DATASET ENTRIES ::
■ ■ ■

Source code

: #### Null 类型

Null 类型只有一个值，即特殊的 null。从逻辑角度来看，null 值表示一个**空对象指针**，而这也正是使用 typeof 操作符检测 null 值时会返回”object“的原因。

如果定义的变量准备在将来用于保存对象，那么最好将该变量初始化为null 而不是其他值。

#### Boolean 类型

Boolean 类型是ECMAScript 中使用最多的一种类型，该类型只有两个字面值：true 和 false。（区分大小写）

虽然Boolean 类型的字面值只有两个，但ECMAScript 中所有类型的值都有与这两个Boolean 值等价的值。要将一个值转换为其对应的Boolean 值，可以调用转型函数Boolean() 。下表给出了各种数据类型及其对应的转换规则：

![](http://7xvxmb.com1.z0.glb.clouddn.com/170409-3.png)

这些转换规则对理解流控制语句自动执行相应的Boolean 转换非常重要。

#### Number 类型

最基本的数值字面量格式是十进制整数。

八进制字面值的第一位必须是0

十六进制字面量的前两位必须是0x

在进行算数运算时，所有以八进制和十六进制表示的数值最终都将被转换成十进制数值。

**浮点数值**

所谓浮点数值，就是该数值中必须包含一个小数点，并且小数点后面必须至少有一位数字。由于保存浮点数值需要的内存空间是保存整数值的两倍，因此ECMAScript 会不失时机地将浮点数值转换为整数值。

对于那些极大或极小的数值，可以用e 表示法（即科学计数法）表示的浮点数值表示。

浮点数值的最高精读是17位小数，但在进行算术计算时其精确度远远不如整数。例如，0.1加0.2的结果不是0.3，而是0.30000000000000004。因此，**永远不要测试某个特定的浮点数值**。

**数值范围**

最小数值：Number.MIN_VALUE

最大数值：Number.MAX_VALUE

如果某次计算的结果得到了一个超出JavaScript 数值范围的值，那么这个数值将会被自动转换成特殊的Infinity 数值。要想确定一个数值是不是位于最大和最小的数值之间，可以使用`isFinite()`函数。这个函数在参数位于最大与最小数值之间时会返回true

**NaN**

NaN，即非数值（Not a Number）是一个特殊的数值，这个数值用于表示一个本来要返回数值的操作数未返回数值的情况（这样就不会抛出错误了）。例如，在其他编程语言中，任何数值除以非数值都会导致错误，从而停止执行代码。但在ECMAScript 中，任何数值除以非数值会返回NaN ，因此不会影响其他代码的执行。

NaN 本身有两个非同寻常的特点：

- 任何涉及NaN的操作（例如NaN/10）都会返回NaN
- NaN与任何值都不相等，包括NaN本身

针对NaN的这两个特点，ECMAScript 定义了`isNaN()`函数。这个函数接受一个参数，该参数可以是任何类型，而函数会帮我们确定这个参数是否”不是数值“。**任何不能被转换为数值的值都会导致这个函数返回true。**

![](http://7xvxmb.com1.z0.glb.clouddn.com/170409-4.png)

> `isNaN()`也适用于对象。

■ ■ ■

YOUR OBJECTIVE :: Lines containing the word "http" are to be located in the entries and copied.

SOLUTION FOR THIS TASK ::
![](http://7xvxmb.com1.z0.glb.clouddn.com/170409-3.png)
![](http://7xvxmb.com1.z0.glb.clouddn.com/170409-4.png)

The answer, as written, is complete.